ONU quer juro e câmbio no Brasil a favor do crescimento

Os níveis de taxa de juros estabelecidos por um governo e o regime de câmbio escolhido devem estar dentro de um plano para garantir o desenvolvimento do país, a geração de emprego e o aumento das exportações, e não apenas para manter controlada a inflação ou as reservas nacionais. Essa é uma das principais mensagens do relatório da Conferência da ONU para o Desenvolvimento e Comércio (Unctad), que faz um duro ataque ao Consenso de Washington – termo criado pelo economista John Williamson em 1989 que resumia o receituário neoliberal para os países emergentes na década de 90.

Divulgado na última quinta-feira (31), mesmo dia em que saiu o número desfavorável do PIB brasileiro no segundo trimestre (crescimento de apenas 0,5% sobre o anterior), o relatório também faz um alerta para a escolha macroeconômica do Brasil e pede que o Banco Central trabalhe com o governo para o País crescer.

Apesar de não ser destinado a questionar a política econômica brasileira, põe em dúvida duas estratégias que, até o momento, têm sido bases da política macroeconômica do governo: o câmbio flexível e o uso de altas de juros para garantir a estabilidade de preços.

Segundo os economistas da agência da ONU, a política cambial precisa ser flexível o suficiente para auxiliar na "estratégia de desenvolvimento" de uma economia.

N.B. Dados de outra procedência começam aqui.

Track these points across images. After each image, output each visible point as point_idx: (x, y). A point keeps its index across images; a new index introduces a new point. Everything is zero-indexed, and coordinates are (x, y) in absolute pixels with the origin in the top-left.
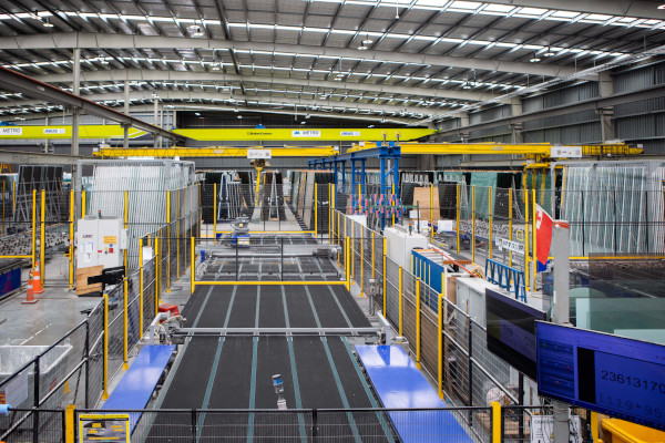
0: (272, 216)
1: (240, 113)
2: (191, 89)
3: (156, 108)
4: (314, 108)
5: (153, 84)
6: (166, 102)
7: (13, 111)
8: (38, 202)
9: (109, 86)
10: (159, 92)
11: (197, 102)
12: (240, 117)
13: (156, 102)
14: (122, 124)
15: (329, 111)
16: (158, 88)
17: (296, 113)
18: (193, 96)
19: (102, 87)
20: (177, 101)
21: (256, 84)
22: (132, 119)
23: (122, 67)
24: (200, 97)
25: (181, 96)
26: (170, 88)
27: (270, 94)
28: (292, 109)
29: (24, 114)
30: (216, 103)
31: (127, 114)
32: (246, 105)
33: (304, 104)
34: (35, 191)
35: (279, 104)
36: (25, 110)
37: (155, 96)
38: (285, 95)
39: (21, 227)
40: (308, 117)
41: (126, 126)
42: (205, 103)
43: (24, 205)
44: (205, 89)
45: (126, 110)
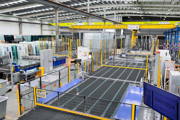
0: (145, 49)
1: (142, 17)
2: (126, 9)
3: (115, 16)
4: (167, 14)
5: (114, 8)
6: (119, 13)
7: (77, 17)
8: (79, 43)
9: (101, 9)
10: (116, 11)
11: (128, 13)
12: (142, 18)
13: (115, 14)
14: (103, 21)
15: (174, 15)
16: (116, 9)
17: (161, 16)
18: (127, 12)
19: (99, 10)
20: (122, 13)
21: (146, 7)
22: (106, 19)
23: (104, 3)
24: (129, 12)
25: (123, 12)
26: (119, 9)
27: (152, 10)
28: (160, 15)
29: (80, 18)
30: (135, 14)
31: (105, 18)
32: (144, 14)
33: (164, 13)
34: (78, 39)
35: (155, 13)
36: (80, 17)
37: (114, 12)
38: (157, 10)
39: (74, 49)
40: (165, 17)
41: (105, 21)
42: (131, 13)
43: (74, 43)
44: (130, 9)
45: (105, 17)
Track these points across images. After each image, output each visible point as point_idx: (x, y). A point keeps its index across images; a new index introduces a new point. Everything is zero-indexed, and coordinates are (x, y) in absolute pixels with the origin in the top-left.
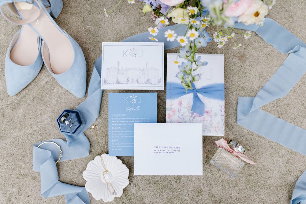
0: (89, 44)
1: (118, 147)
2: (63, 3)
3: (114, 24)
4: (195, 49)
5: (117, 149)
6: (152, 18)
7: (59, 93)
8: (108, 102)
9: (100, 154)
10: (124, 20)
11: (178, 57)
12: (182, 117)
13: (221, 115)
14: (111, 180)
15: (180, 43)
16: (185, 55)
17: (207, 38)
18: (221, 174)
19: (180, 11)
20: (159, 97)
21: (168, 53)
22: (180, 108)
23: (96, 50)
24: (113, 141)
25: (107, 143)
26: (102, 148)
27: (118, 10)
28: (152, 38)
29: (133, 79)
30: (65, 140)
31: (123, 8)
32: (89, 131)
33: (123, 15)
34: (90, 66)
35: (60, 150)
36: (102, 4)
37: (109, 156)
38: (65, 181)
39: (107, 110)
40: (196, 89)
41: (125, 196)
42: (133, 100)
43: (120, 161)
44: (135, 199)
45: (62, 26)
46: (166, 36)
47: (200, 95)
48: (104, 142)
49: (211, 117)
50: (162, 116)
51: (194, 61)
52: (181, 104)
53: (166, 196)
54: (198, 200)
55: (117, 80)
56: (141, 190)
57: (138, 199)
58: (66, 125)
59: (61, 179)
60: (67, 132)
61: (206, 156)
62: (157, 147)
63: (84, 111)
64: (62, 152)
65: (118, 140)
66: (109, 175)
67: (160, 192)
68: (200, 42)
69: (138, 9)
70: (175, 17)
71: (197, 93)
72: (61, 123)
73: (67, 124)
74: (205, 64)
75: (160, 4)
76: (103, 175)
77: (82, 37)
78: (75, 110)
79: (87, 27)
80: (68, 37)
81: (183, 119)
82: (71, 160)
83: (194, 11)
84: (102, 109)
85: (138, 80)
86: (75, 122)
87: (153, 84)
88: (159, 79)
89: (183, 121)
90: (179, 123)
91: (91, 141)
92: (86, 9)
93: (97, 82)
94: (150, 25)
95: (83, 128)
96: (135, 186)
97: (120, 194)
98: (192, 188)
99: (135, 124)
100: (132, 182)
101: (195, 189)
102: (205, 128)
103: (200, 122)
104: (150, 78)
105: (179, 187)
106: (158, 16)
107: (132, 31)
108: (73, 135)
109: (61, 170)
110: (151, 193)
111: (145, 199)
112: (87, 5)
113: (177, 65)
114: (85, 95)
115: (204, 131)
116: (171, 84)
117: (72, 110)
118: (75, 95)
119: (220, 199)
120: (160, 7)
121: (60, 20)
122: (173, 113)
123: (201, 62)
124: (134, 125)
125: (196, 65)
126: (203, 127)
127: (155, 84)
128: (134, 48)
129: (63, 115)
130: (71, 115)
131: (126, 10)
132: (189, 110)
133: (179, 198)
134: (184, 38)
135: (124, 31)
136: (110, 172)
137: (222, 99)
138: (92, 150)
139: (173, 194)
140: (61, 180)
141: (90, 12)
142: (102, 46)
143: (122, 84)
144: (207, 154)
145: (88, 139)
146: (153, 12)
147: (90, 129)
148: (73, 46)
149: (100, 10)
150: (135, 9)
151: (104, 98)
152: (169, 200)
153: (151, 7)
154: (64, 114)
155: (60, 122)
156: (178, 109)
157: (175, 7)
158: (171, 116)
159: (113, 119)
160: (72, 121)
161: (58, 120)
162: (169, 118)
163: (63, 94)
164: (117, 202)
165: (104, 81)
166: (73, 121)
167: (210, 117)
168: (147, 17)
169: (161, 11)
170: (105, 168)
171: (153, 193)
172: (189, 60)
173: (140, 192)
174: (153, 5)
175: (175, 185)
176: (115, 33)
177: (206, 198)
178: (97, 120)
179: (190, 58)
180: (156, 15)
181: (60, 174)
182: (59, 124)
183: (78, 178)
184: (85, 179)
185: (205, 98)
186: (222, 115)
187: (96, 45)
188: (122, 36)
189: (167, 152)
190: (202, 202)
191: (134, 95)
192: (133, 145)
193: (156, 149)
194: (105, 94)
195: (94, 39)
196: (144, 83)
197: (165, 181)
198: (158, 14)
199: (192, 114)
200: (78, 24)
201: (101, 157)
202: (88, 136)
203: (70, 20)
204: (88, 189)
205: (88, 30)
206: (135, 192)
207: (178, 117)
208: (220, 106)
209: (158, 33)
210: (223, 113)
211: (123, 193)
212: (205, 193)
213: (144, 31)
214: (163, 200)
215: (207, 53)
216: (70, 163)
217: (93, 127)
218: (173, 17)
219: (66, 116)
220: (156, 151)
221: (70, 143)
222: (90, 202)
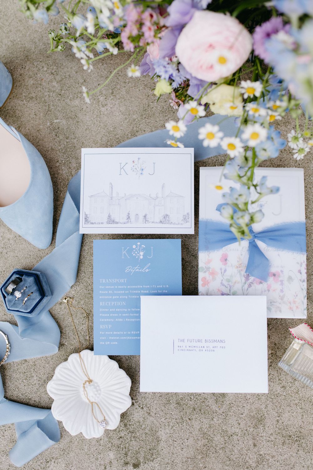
0: (58, 152)
1: (110, 338)
2: (13, 80)
3: (102, 116)
4: (254, 162)
5: (109, 343)
6: (172, 105)
7: (6, 240)
8: (92, 255)
9: (78, 351)
10: (121, 109)
11: (223, 178)
12: (228, 284)
13: (300, 280)
14: (98, 397)
15: (226, 151)
16: (236, 174)
17: (278, 141)
18: (299, 388)
19: (227, 90)
20: (185, 247)
21: (200, 168)
22: (223, 267)
23: (70, 163)
24: (101, 327)
25: (90, 330)
26: (82, 338)
27: (111, 91)
28: (173, 142)
29: (137, 215)
30: (15, 324)
31: (118, 87)
32: (58, 307)
33: (119, 99)
34: (61, 191)
35: (7, 343)
36: (82, 81)
37: (95, 354)
38: (16, 398)
39: (91, 271)
40: (254, 233)
41: (123, 426)
42: (138, 253)
43: (115, 364)
44: (141, 431)
45: (11, 120)
46: (201, 137)
47: (261, 244)
48: (85, 327)
49: (282, 284)
50: (190, 281)
51: (253, 185)
52: (226, 260)
53: (198, 428)
54: (257, 435)
55: (109, 216)
56: (153, 415)
57: (147, 431)
58: (17, 299)
59: (9, 394)
60: (18, 311)
61: (272, 353)
62: (183, 341)
63: (50, 272)
64: (10, 346)
65: (110, 326)
66: (95, 388)
67: (188, 420)
68: (265, 150)
69: (145, 89)
70: (216, 101)
71: (256, 240)
72: (8, 295)
73: (17, 297)
74: (275, 190)
75: (188, 77)
76: (84, 387)
77: (46, 140)
78: (33, 270)
79: (55, 121)
80: (20, 140)
81: (230, 287)
82: (26, 361)
83: (254, 90)
84: (82, 269)
85: (147, 217)
86: (32, 293)
87: (174, 224)
88: (185, 213)
89: (230, 291)
90: (223, 294)
91: (63, 326)
92: (53, 89)
93: (72, 221)
94: (167, 118)
95: (48, 303)
96: (142, 408)
97: (114, 423)
98: (246, 412)
99: (141, 297)
100: (137, 401)
101: (252, 414)
102: (270, 304)
103: (261, 294)
104: (168, 213)
105: (222, 410)
106: (184, 102)
107: (135, 129)
108: (29, 315)
109: (7, 377)
110: (170, 420)
111: (160, 432)
112: (55, 84)
113: (220, 192)
114: (51, 243)
115: (269, 309)
116: (207, 223)
117: (27, 271)
118: (32, 243)
119: (299, 433)
120: (186, 84)
121: (8, 110)
122: (211, 276)
123: (268, 188)
124: (139, 300)
125: (258, 193)
126: (267, 303)
127: (179, 224)
128: (139, 159)
129: (11, 280)
130: (25, 280)
131: (123, 92)
132: (242, 270)
133: (223, 431)
134: (236, 142)
135: (121, 128)
136: (97, 383)
137: (301, 250)
138: (64, 341)
139: (212, 422)
140: (8, 396)
141: (60, 95)
142: (81, 156)
143: (117, 223)
144: (272, 350)
145: (57, 322)
146: (173, 95)
147: (61, 303)
148: (30, 155)
149: (78, 92)
150: (141, 88)
151: (86, 248)
152: (204, 434)
153: (171, 84)
154: (13, 278)
155: (6, 293)
156: (221, 269)
157: (216, 84)
158: (209, 283)
159: (101, 287)
160: (27, 290)
161: (3, 289)
162: (204, 285)
163: (12, 242)
164: (110, 437)
165: (85, 219)
166: (29, 291)
167: (280, 283)
168: (162, 102)
169: (189, 92)
170: (87, 375)
171: (174, 420)
172: (244, 184)
173: (151, 418)
174: (174, 81)
175: (214, 407)
176: (104, 131)
177: (272, 431)
178: (73, 287)
179: (245, 179)
180: (180, 100)
181: (7, 385)
182: (4, 297)
183: (38, 393)
184: (52, 396)
185: (270, 248)
186: (302, 280)
187: (70, 153)
188: (117, 137)
189: (201, 349)
190: (264, 438)
191: (139, 244)
192: (139, 335)
193: (181, 344)
194: (87, 240)
195: (67, 142)
196: (158, 221)
197: (197, 398)
198: (183, 98)
199: (247, 278)
200: (38, 117)
201: (80, 356)
202: (56, 317)
203: (26, 110)
204: (56, 413)
205: (57, 127)
206: (141, 419)
207: (221, 283)
208: (298, 263)
209: (186, 131)
210: (304, 276)
211: (121, 421)
212: (270, 422)
213: (157, 128)
214: (193, 433)
215: (270, 167)
216: (24, 365)
217: (65, 301)
218: (211, 103)
219: (17, 282)
220: (182, 348)
221: (24, 331)
222: (60, 437)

Por isso, a entidade prega um regime cambial que não seja nem fixo nem totalmente flutuante.

"Precisamos de um regime intermediário. Para alguns países, será necessária uma intervenção (no câmbio)", disse o tailandês Supachai Panitchpakdi, secretário-geral da Unctad e ex-diretor da Organização Mundial do Comércio (OMC).

Na avaliação de Supachai, essa intervenção pode ser importante para garantir que a política cambial seja um instrumento para ajudar na competitividade dos exportadores. No caso do Brasil, a valorização do real tem sido motivo de debate e setores exportadores, como o de calçados, insistem na necessidade de intervenção no câmbio.

Segundo o economista-chefe da Unctad, Reiner Flasbeck, o Brasil pode enfrentar sérios problemas nas exportações quando os preços das commodities caírem. As cotações elevadas dos últimos anos teriam escondido a valorização do real.

Outro ponto de destaque no relatório é o debate sobre a estabilidade de preços. A Unctad sugere que políticas monetárias e a taxa de juros são importantes para controlar a inflação, mas diz que existem outros meios para obter o mesmo resultado sem prejudicar a capacidade de investimento do País. Para a agência, uma menor taxa de juros pode ajudar a promover o crescimento de uma economia.

Segundo a Unctad, o exemplo na América Latina a ser seguido é a Argentina, que teria conseguido estabilizar a economia, mas sem taxas de juros altas. "O que o Brasil faz é problemático, pois atrai capital de curto prazo e gera valorização no câmbio. Por isso, o Brasil é mais frágil hoje que a Argentina, que parece ter crescimento mais sustentável", alerta Flasbeck.

A Unctad, porém, garante que isso não significa o fim da necessidade de independência dos bancos centrais. "Um banco central tem de trabalhar com governo e ajudar a promover objetivos como a geração de empregos, exportações e formação de capital", diz Supachai. Ele lembra o status do Federal Reserve (o BC americano). "O Fed é independente, mas quando fixa suas metas tem em conta não só a inflação, mas a geração de emprego.

De acordo com o relatório, até tarifas de importação devem ser usadas por emergentes para promover o desenvolvimento de um setor, ainda que a OMC pregue o contrário.

Para a ONU, economias emergentes precisam usar os mais diversos instrumentos e políticas públicas para promover o desenvolvimento. O documento é considerado "uma reviravolta no Consenso de Washington", que desde os anos 90 defendia certos parâmetros para o controle de inflação e para evitar choques externos.

"Precisamos de mais intervenções, mais uso de tarifas e mais políticas públicas. Só assim se conseguirá atrair mais investimentos sintonizados com a estratégia de desenvolvimento", diz Supachai. Ele aponta o exemplo da China que só consegue crescer a taxas elevadas há tanto tempo porque se utilizou de um maior número de instrumentos e de políticas para atingir seus objetivos.